問い詰めると、彼はあっさりと認めました。ただ、その後に続いた言葉が忘れられません。「俺のこと好きなら許せるでしょ」。まるで当然のことのように、彼はそう言い放ったのです。
当時の私は、彼を失うことが怖くてたまりませんでした。「もう絶対にしない」という約束を信じ、その言葉に縋るように関係を続けることを選んでしまいました。今思えば、このとき私は大切な何かを見失っていたのかもしれません。
繰り返される裏切りと、同じセリフ
2回目の浮気が発覚したのは、それから約1年後のこと。共通の友人から「彼が別の女性と歩いているのを見た」と連絡があり、私の心は凍りつきました。

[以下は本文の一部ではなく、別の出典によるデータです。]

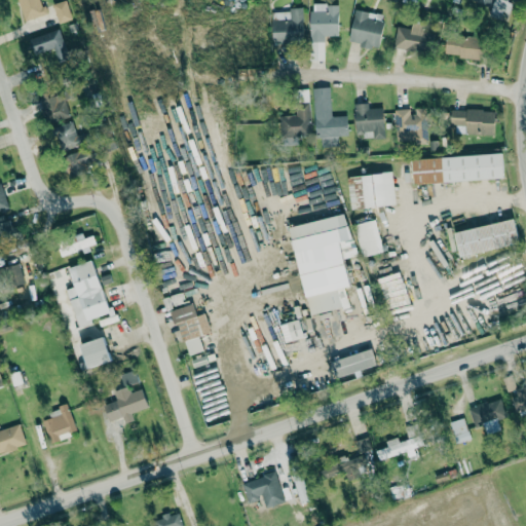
[(43,15),(40,0),(19,0),(23,20),(43,15)]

彼に確認すると、今度も言い訳することなく事実を認めました。そして再び、あの言葉が返ってきたのです。「俺のこと好きなら許せるでしょ」と。まったく同じトーンで、まったく同じ表情で。
涙が止まりませんでした。それでも私は、また許してしまったのです。「次こそは」「きっと変わってくれる」。そんな淡い期待を捨てきれなかった自分が、今では少し悲しく思えます。